Médias/Télé

Les médias doivent désormais respecter l’égalité des sexes.

D’après la publicité, 60 % des femmes européennes sont exclusivement préoccupées par les tâches ménagères. Vingt-sept pour cent d’entre elles sembleraient bénéficier d’un emploi. En Fédération Wallonie-Bruxelles (FWB), la représentation des femmes à l’écran évolue mais n’est pas plus encourageante.

Non seulement sous-représentées (elles constituent 51 % de la population belge mais deux tiers des intervenants en télévision sont des hommes), elles sont systématiquement reléguées dans des rôles passifs et dans les micros-trottoirs de l’information locale. Absentes des débats politiques - et sportifs - ainsi que de l’information nationale et internationale, elles sont vaguement identifiées, rarement interrogées dès qu’il s’agit d’expertise et accèdent difficilement à la parole.

Le CSA pourra prendre des mesures coercitives

Or, au-delà de la famille et de l’école, les médias jouent un rôle dans la perpétuation des stéréotypes liés au genre. Ils influencent la perception du comportement que devraient adopter les hommes et les femmes et dès lors, "leurs aspirations futures", indiquait Patrick Prévot, député PS à la FWB. Président du comité d’avis chargé d’examiner les questions relatives à l’égalité des chances entre les hommes et les femmes, le député sonégien avait introduit, en décembre 2015, une modification de décret en vue de renforcer l’égalité homme/femme dans les médias audiovisuels (y compris locaux).

Adoptée en Commission et votée en séance plénière (en juin 2016), la proposition introduit la notion de "stéréotype" pour tous les programmes radio et télé (en ce compris, la publicité) mais aussi pour Internet (Web radios, Netflix, Amazon, site des journaux, de la RTBF, RTL, etc.). Cela signifie que, si l’égalité homme/femme n’est pas respectée, le CSA pourra prendre des mesures coercitives. La proposition de Patrick Prévot prévoyait également - et en partie - la pérennisation du "baromètre diversité" et son panorama des bonnes pratiques mis en place entre 2011 et 2013 par l’ancienne ministre PS de l’Audiovisuel, Fadila Laanan.

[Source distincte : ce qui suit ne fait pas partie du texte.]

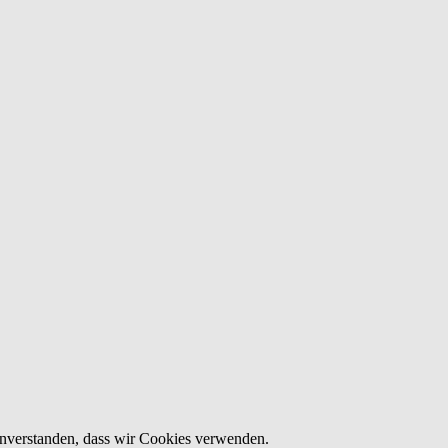
einverstanden, dass wir Cookies verwenden.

Les femmes ne sont pas les seules concernées

Pour rappel, l’ancien baromètre ne quantifiait - et qualifiait - pas seulement la représentation des femmes à l’écran mais aussi celle des personnes handicapées, transgenres, jeunes, seniors, issues ou non de minorités sociales et d’origine. "Ce n’est toutefois pas excluant, avait nuancé Patrick Prévot. Le CSA peut étendre ses missions."

Or les moyens du CSA ont été "limités", rappelle Joëlle Desterbecq, conseillère en communication publicitaire, protection du consommateur et discriminations. Le Conseil aurait obtenu un budget annuel supplémentaire de 70 000 euros et une enveloppe additionnelle de 15.000 euros pour appliquer les nouvelles dispositions du décret. "C’est un peu en dessous de ce que nous avions évalué", avait expliqué Dominique Vosters, président du CSA, en novembre 2016.

Malgré tout, l’ensemble des publics sera considéré (sexe, âge, origine perçue, catégorie socioprofessionnelle et handicap) mais il ne sera pas possible, pour le CSA, d’analyser en une fois tous les supports. "Le travail va donc être découpé dans le temps, reprend Joëlle Desterbecq. Cette année nous nous focaliserons sur la télé, avec un focus plus spécifique sur l’égalité homme/femme dans la publicité." Livraison prévue fin 2017.